● WHAT IS EXPECTED: Lay out every line of the material below as a Markdown table with the columns "Row" and "Line," numbering the rows and skipping blank lines. Omit the pictures.

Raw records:
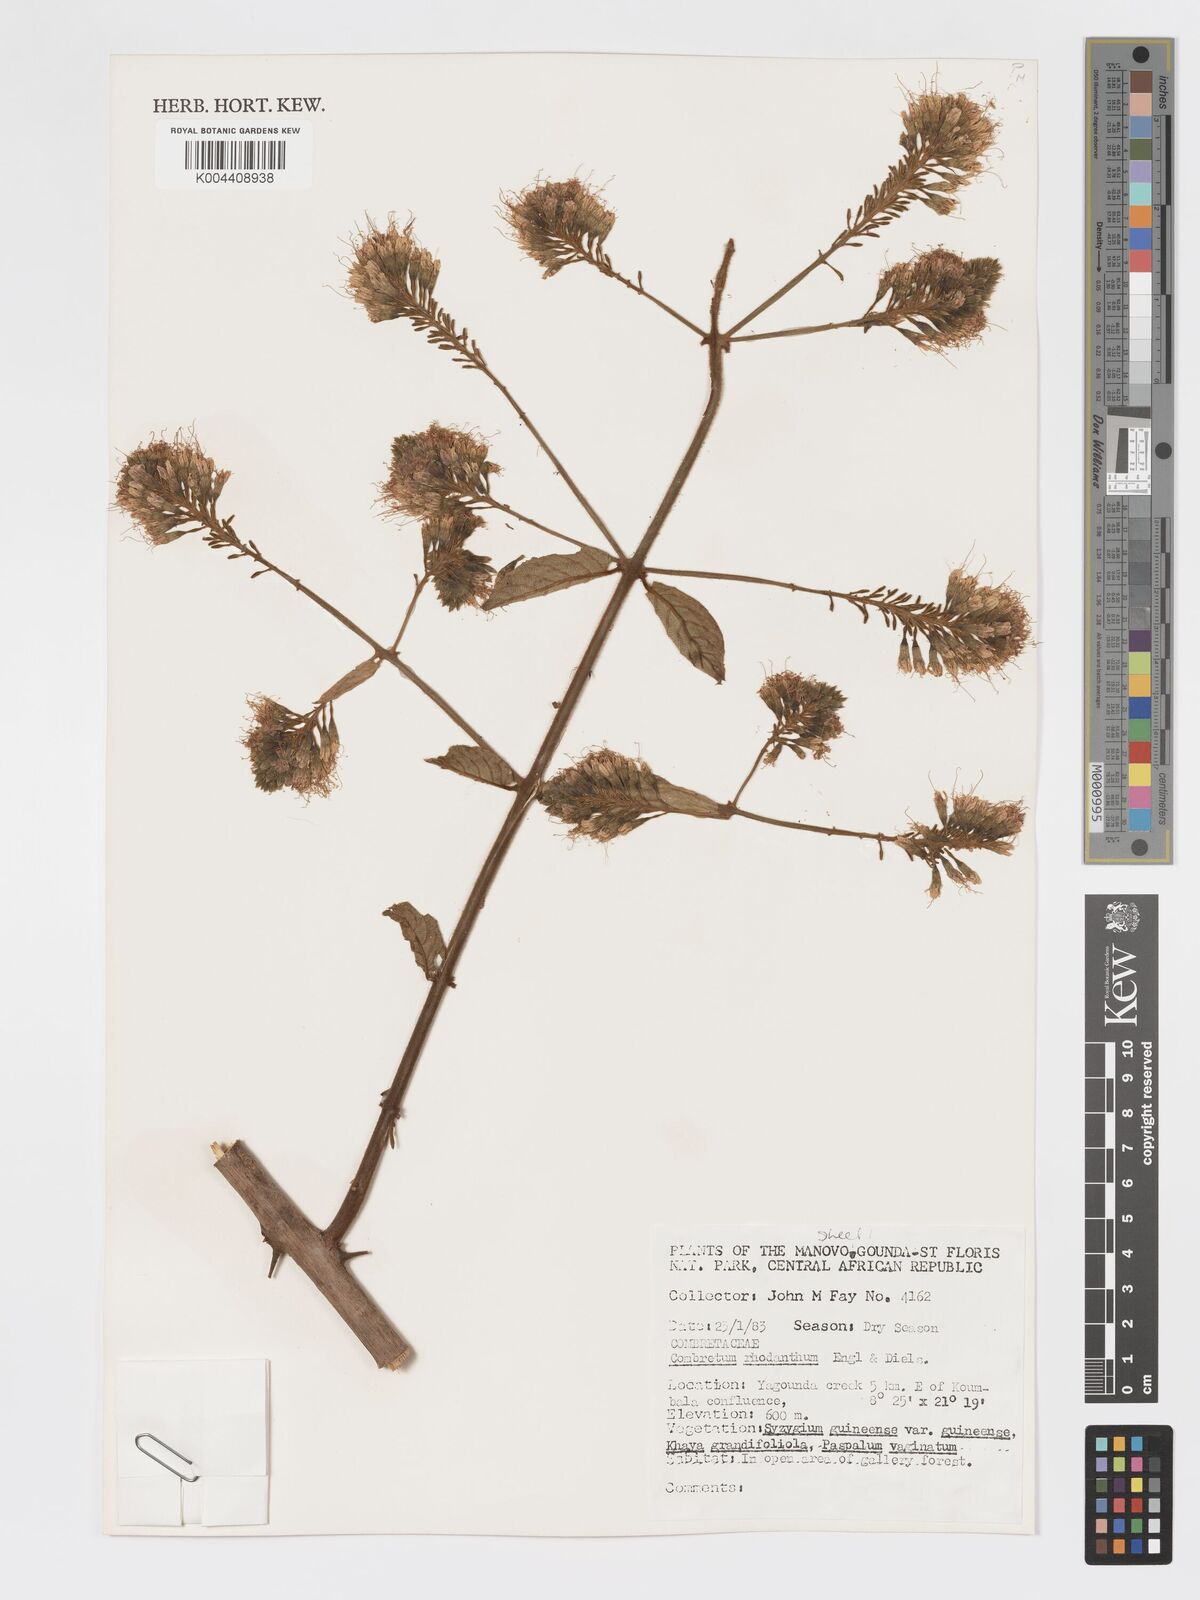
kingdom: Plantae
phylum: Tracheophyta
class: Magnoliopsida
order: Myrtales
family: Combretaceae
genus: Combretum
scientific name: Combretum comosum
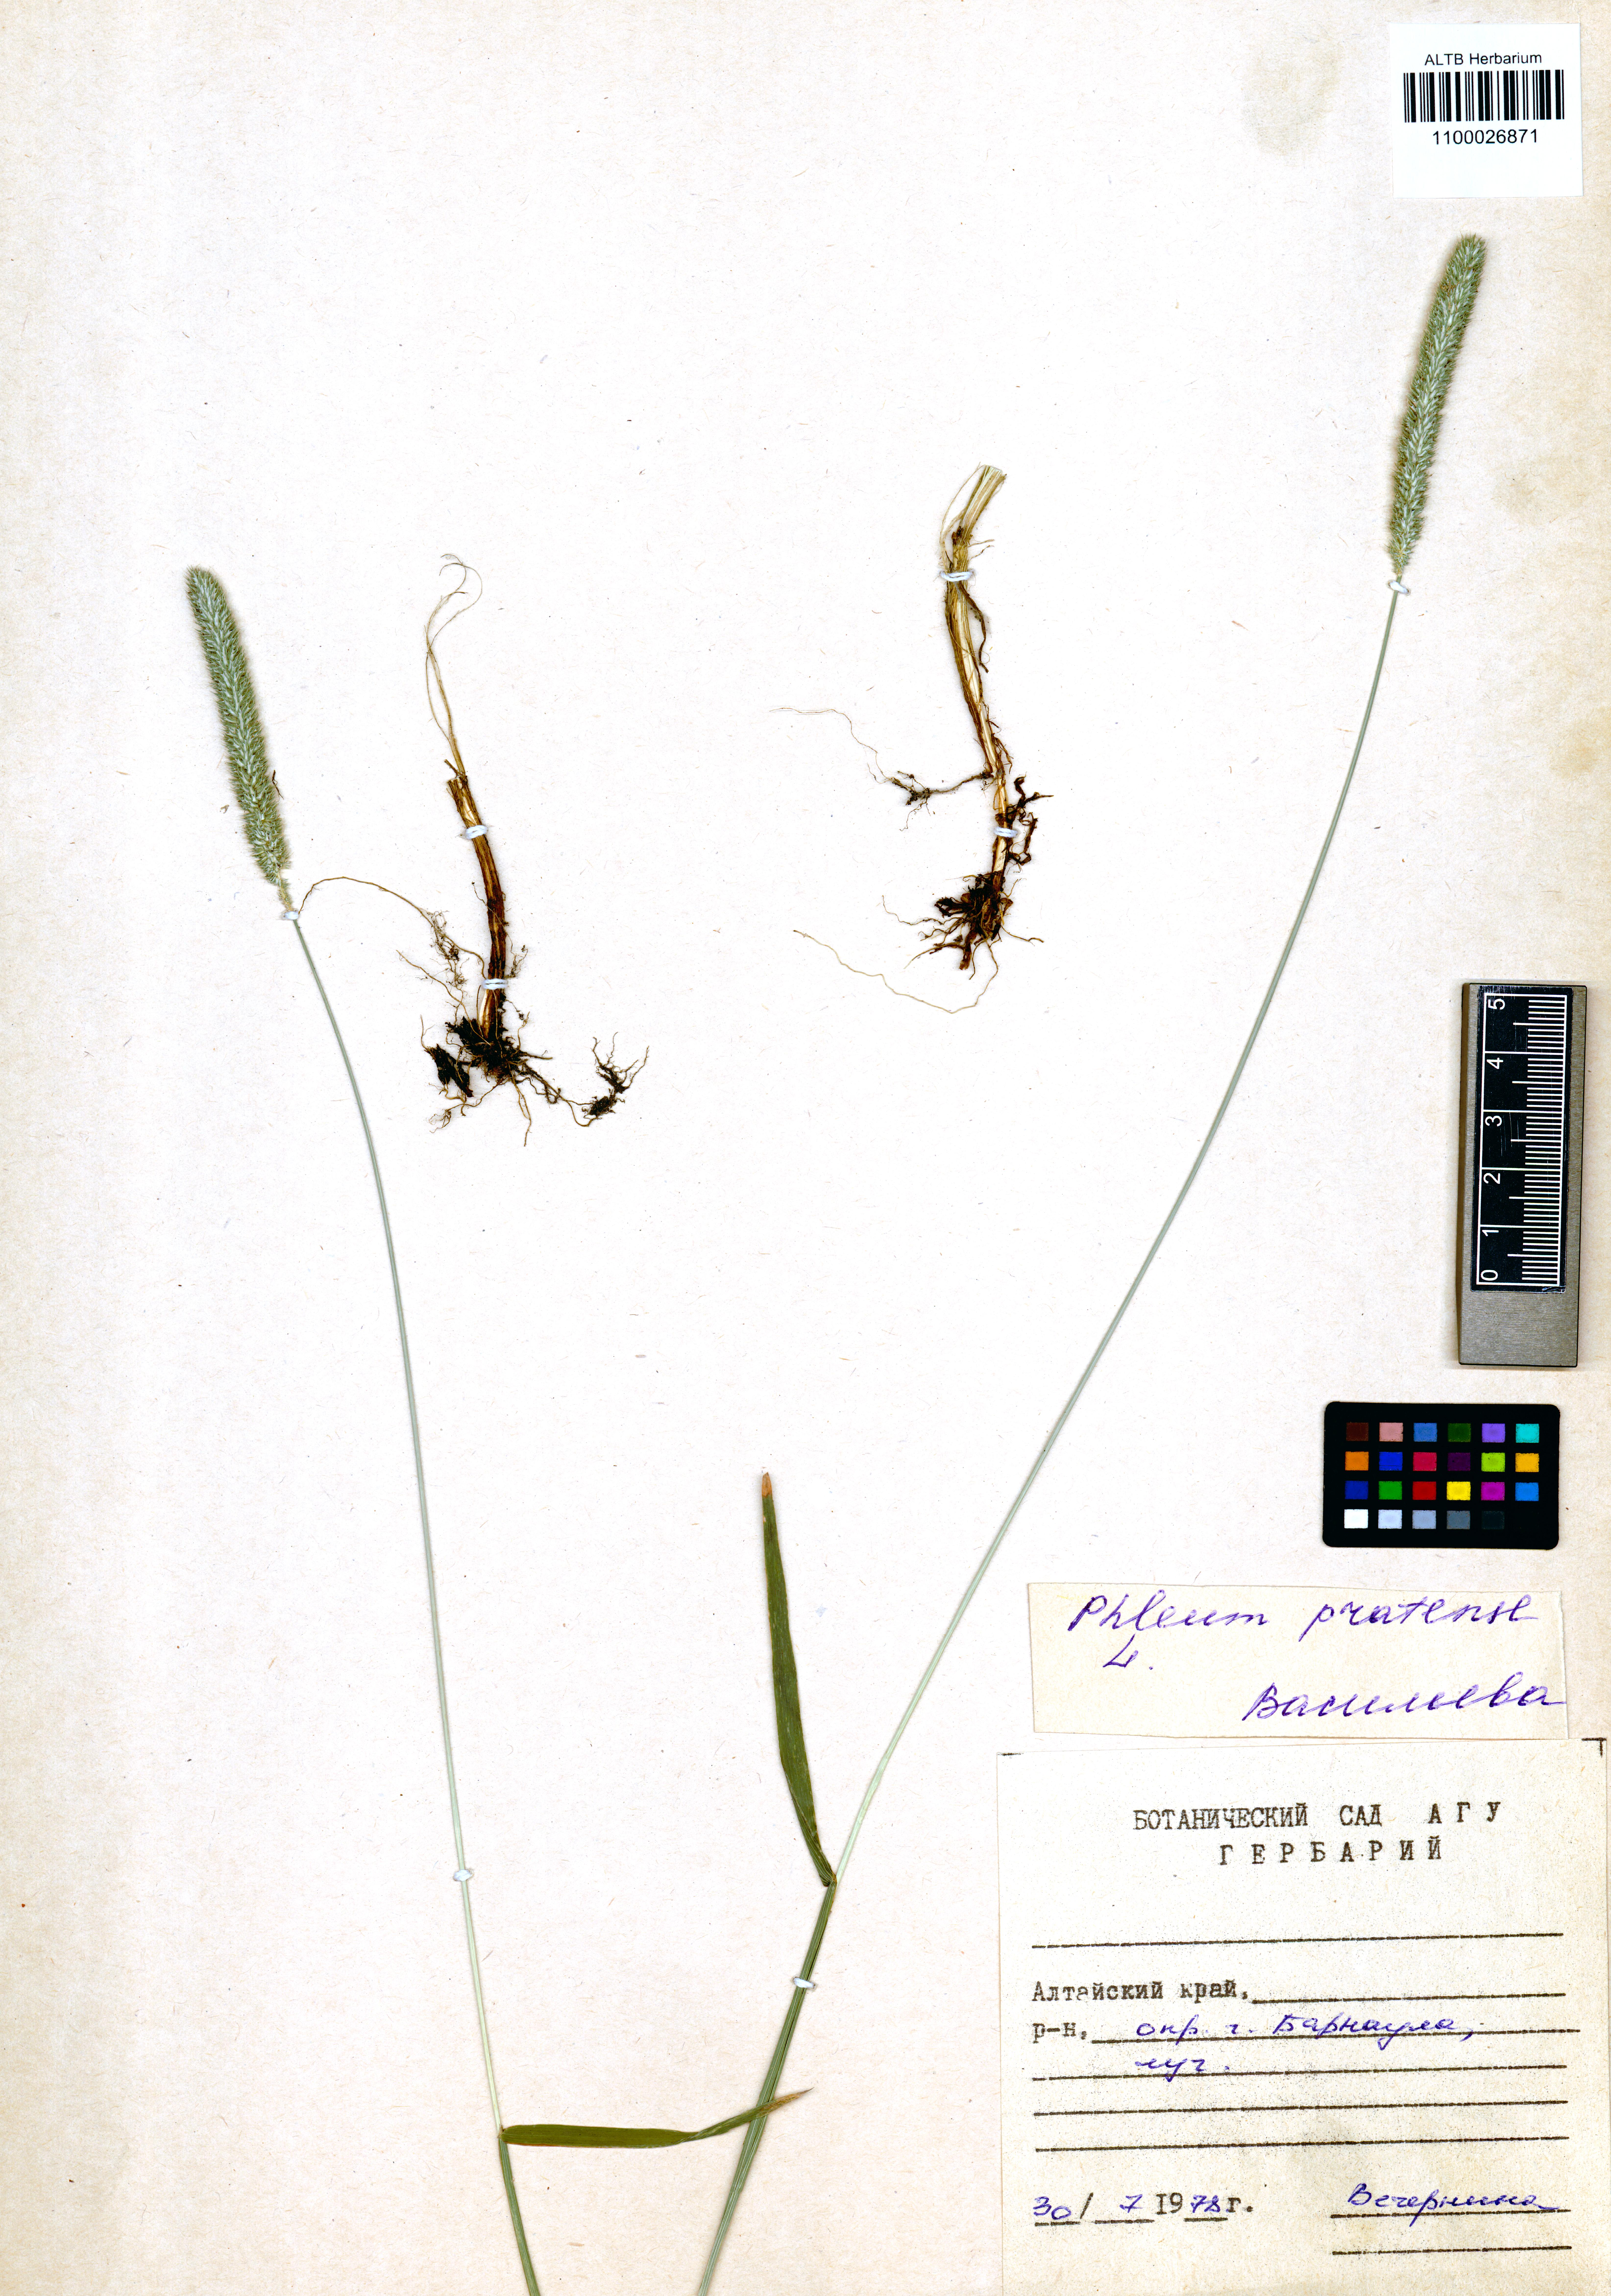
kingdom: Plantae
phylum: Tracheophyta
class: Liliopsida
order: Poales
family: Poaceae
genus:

● CORRECT ANSWER:
| Row | Line |
|---|---|
| 1 | kingdom: Plantae |
| 2 | phylum: Tracheophyta |
| 3 | class: Magnoliopsida |
| 4 | order: Myrtales |
| 5 | family: Combretaceae |
| 6 | genus: Combretum |
| 7 | scientific name: Combretum comosum |
| 8 | kingdom: Plantae |
| 9 | phylum: Tracheophyta |
| 10 | class: Liliopsida |
| 11 | order: Poales |
| 12 | family: Poaceae |
| 13 | genus: |